Sabato, who directs the
University of Virginia's Center for Politics, was asked about
President Obama's precipitous fall among Independent voters, as
measured by the latest Gallup Poll. In a nutshell he simply
said, hey, it's a long time until November 2012 and things could
change (presumably for the better) for Obama. Well, yes and no
and that misses the more immediate point.
Obama will be on the
ballot THIS November, if once removed. Try as he might, all the
messes that we find ourselves in will be laid at Obama's
feet--and at the feet of those who supported him in, for
example, that monstrosity known as ObamaCare. (See
Part Two.) Sabato also
mentioned that members of a president's typically take a bath in
his first off-year election-- small consolation for those
Democrats whose political necks are on the line in less than
four months.
So what do the Gallup
numbers show? According to Gallup's Jeffrey F. Jones,
"Thirty-eight percent of independents approve of the job Barack
Obama is doing as president, the first time independent approval
of Obama has dropped below 40% in a Gallup Daily tracking weekly
aggregate." That 38% compares with 56% a year ago--a drop of a
whopping 18%.
Obama has also experienced
a small decline among Democrats (from 90% to 81%) and
(proportionally) a larger drop among his small Republican base
of support (from 20% in July 2009 to 12% this past week).
As National Review's Jim
Geraghty points out this morning, Democrats, saddled with
baggage galore, will attempt to blame former President George W.

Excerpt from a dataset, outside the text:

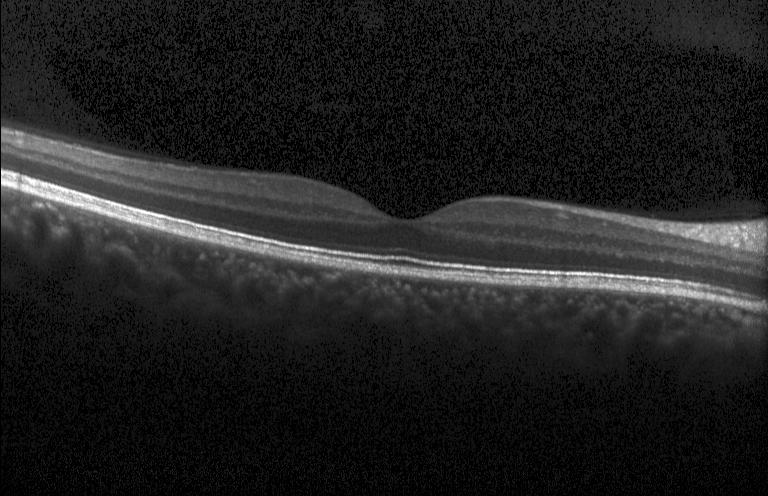 Acquired on a Heidelberg Spectralis · macular scan · OCT line scan. No CNV, no DME, and no drusen.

Bush/Republicans in general. But Geraghty turns to an unlikely
source who disputes the idea that a shift-the-blame-game can
work: Jerome Armstrong, whom Geraghy describes as a "Democratic
consultant, onetime co-author with Markos Moulitsas " (founder
and publisher of the very left-leaning "Daily Kos").
Armstrong writes, "It'd be
historically unprecedented for Obama to have the sort of
reversal that Reagan achieved, or even Clinton, from now until
the end of his Presidency. That's because Obama is also the most
polarizing President ever. Obama achieved that feat a mere year
into his Presidency." One year in Obama had "a net negative
reaching 65% between Republicans and Democrats," Armstrong
writes. "The net negative stands at 69% now, 18 months into the
Obama Presidency. For perspective, the highs of the others
mentioned above: Clinton- 52%; Reagan- 45%; Carter- 27%. The
partisan nature of Obama's divide means he's very unlikely to
dramatically change the poll numbers; like Democrats did against
Bush, once Republicans have turned against Obama in this
environment, there's no reason to look back."
According to Gallup,
Republicans maintain a narrow lead on the generic congressional
ballot question (46% to 44%), but a huge 3-2 lead in enthusiasm
(38% to 25%). On top of that Democrats running in November will
be running, willingly or not, with Obama, whose popularity
continues to decline.
No wonder Obama is trying
to avoid having the nomination of Dr. Donald Berwick, his
nominee to head the giant Medicare/Medicaid bureaucracy,
examined by the Senate Commerce Committee (see Part Two). The
pro-abortion, pro-rationing ObamaCare is a disaster in the
making, a reality which Obama wants desperately to keep under
wraps until at least after the November elections.